En tout état de cause, des observateurs n’avaient pas manqué de se poser des questions sur ces postures de tous ordres en marge du Pds. Etait-ce une façon de se positionner pour la succession de Wade, de contester un éventuel parachutage à la direction du parti ou un raccourci pour transhumer vers l’Apr ou Rewmi ? Ces divers courants et mouvements étaient pour le moins de l’eau dans la pirogue libérale. Et ça ruisselait de partout. La seule embellie pour l’ancien parti au pouvoir, aussi anecdotique qu’elle peut l’être selon pas mal d’observateurs, est le retour de Khouraïchi Thiam au Pds. Après avoir « courtisé » sans succès l’Apr, pendant des mois et des mois, l’ancien ministre de l’Economie maritime sous Abdoulaye Wade, s’était décidé la mort dans l’âme à regagner le bercail. « Après 22 mois d’attente devant les portes de l’Alliance pour la république (Apr), je reviens dans la maison mère, je reviens au bercail. Je suis à nouveau dans le parti. J’ai quitté définitivement l’autre rive », a-t-il dit devant ses militants l’autre semaine. Le Pds moribond avait presque jubilé avec le retour d’un « fils perdu» qui s’engageait à se battre à ses côtés pour gagner les collectivités locales, dans la région de Tambacounda.
De fil en aiguille, relèvent enfin des observateurs, ces divers éléments d’analyse renseignent à quel point le champ politique peut éclater davantage, à l’orée des élections locales et de la nécessaire redistribution des collectivités locales.
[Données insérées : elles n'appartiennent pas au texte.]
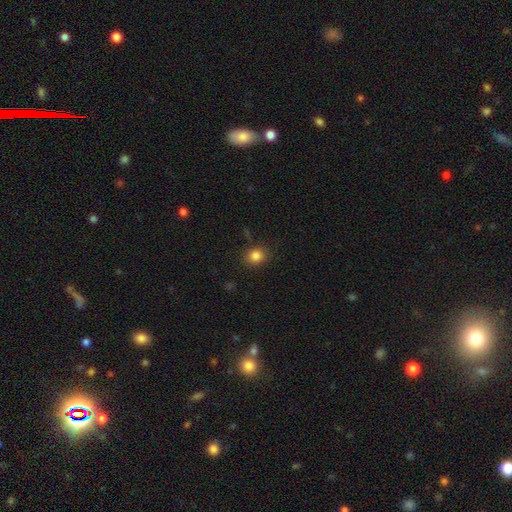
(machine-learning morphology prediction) Smooth or featured: smooth — 84% (star or artifact — 11%)
How rounded: round — 70% (in between — 29%)
Merging: none — 85% (minor disturbance — 10%)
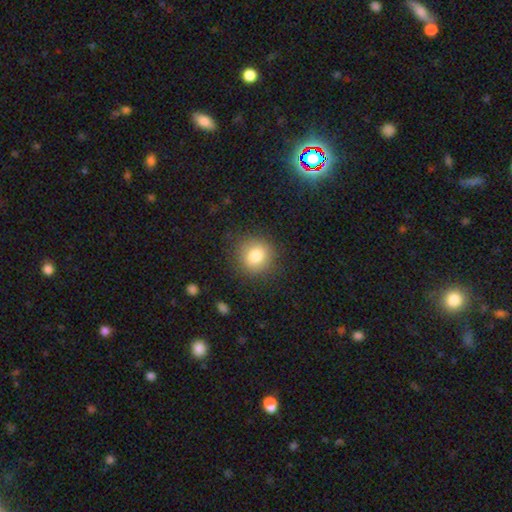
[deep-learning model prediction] smooth_or_featured: smooth (p=0.81) [alt: star or artifact p=0.10]
how_rounded: round (p=0.88) [alt: in between p=0.11]
merging: none (p=0.86) [alt: minor disturbance p=0.10]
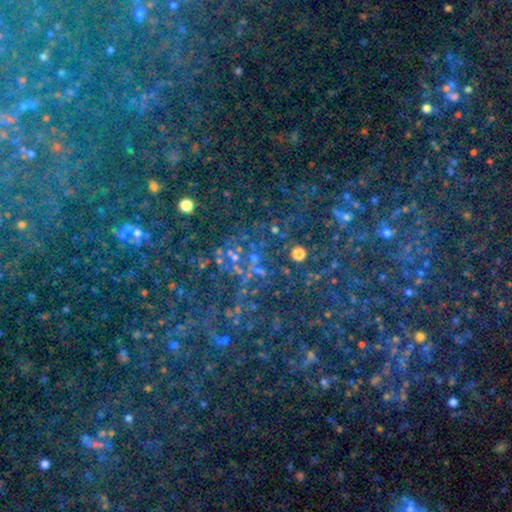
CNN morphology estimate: This is likely a star or artifact rather than a galaxy (79%).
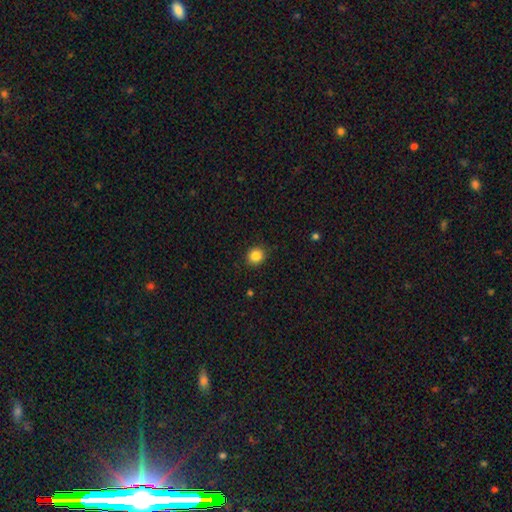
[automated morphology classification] Overall: smooth (86%). How rounded: round (77%). Merging: none (87%).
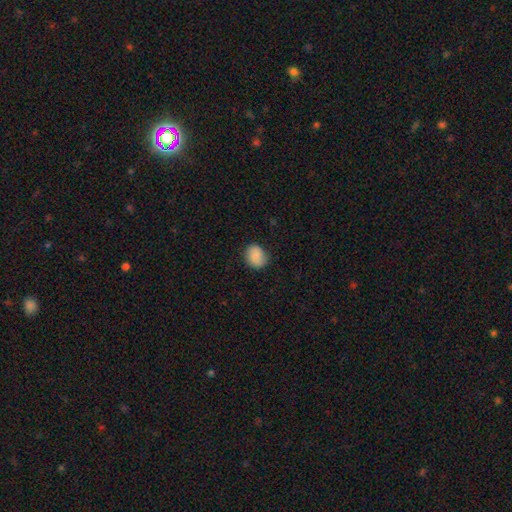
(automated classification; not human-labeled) A smooth galaxy with no disk features (86%) that is round (61%). Merging: none (79%).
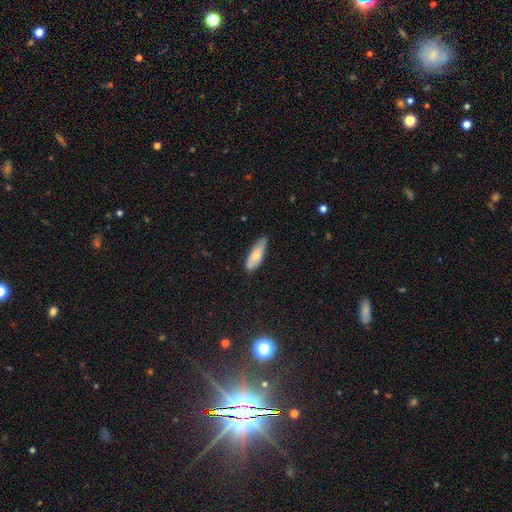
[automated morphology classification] A smooth galaxy with no disk features (72%) that is in between round and cigar-shaped (64%). Merging: none (71%).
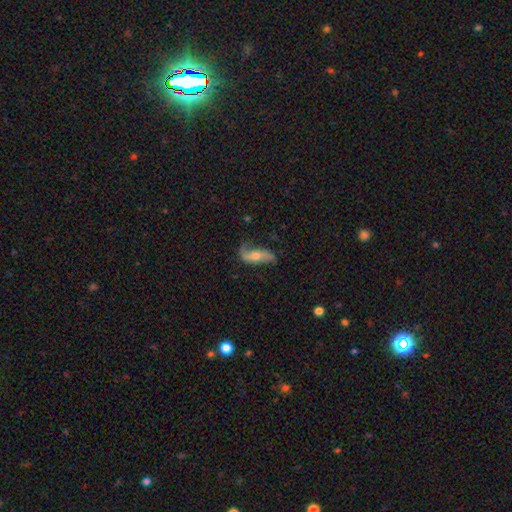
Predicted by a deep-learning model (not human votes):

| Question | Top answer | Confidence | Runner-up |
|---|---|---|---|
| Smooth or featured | featured or disk | 70% | smooth (23%) |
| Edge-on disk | no | 86% | yes (14%) |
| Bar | no | 55% | weak (26%) |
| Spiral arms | yes | 89% | no (11%) |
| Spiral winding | loose | 79% | medium (15%) |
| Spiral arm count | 2 | 84% | 1 (9%) |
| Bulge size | moderate | 58% | small (34%) |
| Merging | none | 62% | minor disturbance (23%) |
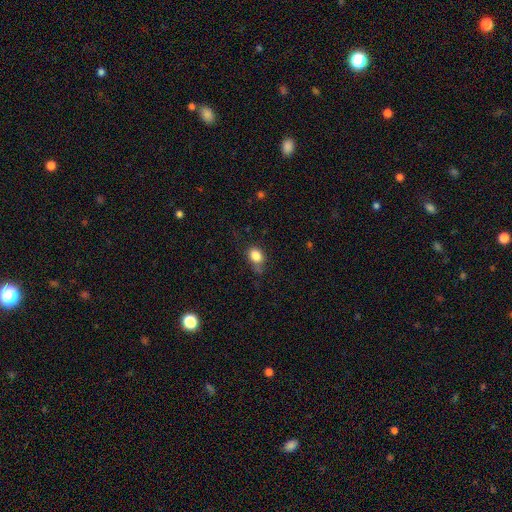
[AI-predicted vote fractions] smooth-or-featured: smooth: 84% | star or artifact: 10% | featured or disk: 6%
  how-rounded: in between: 64% | round: 35% | cigar-shaped: 1%
  merging: none: 63% | minor disturbance: 26% | major disturbance: 8% | merger: 4%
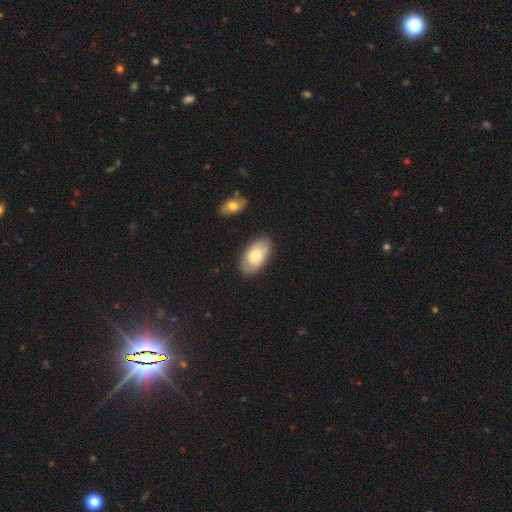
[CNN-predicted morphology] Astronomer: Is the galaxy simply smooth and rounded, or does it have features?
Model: smooth — 72%.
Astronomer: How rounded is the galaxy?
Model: in between — 95%.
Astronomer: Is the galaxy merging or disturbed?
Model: none — 82%.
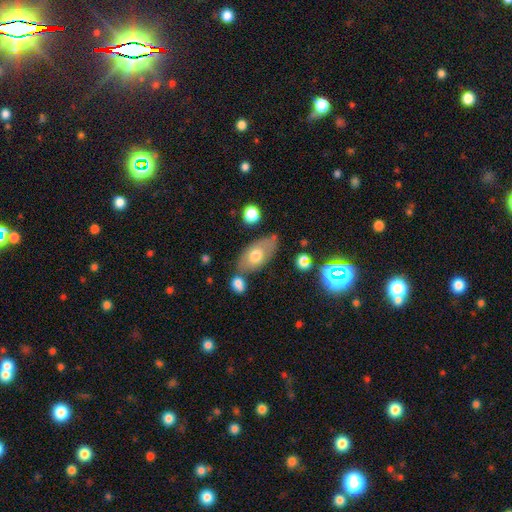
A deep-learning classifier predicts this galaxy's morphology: This appears to be a smooth galaxy with no disk features (64%) that is in between round and cigar-shaped (91%). Merging: none (60%).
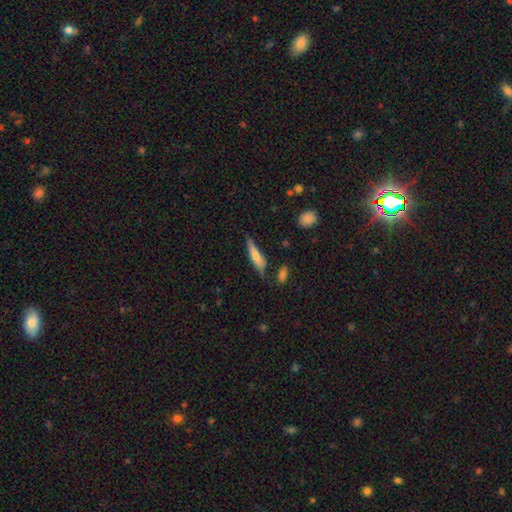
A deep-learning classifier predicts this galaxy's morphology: The model was most divided on "smooth or featured": smooth: 58%, featured or disk: 35%, star or artifact: 7%. More confident: how rounded — cigar-shaped (77%); merging — none (65%).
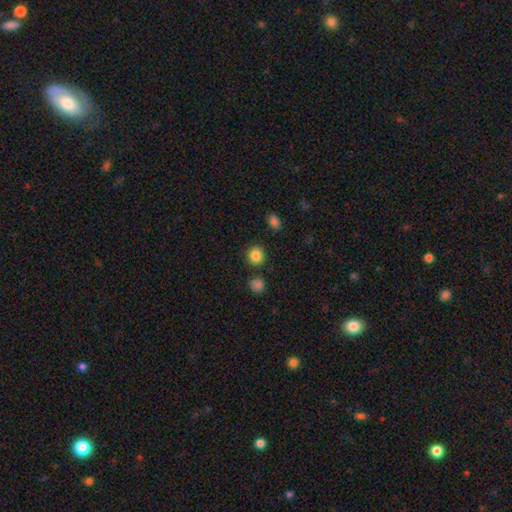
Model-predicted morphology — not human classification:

Dans ce jeu, la coalition présidentielle patchwork risque de pâtir fortement des positionnements diffus qui se font çà et là comme des contrecoups des appétits de ses diverses composantes sur les mairies (Dakar, Saint-Louis, Diourbel, Pikine, Guédiéwaye, voire Thiès …). Au même titre que l’opposition qui peine encore à rassembler ses troupes, sous les coups de boutoir de la défaite de mars 2012, et qui attend à l’absence de Me Wade, voire d’Idrissa Seck qui joue à l’abonné absent, le « charismatique » leader pouvant la réconcilier avec elle-même.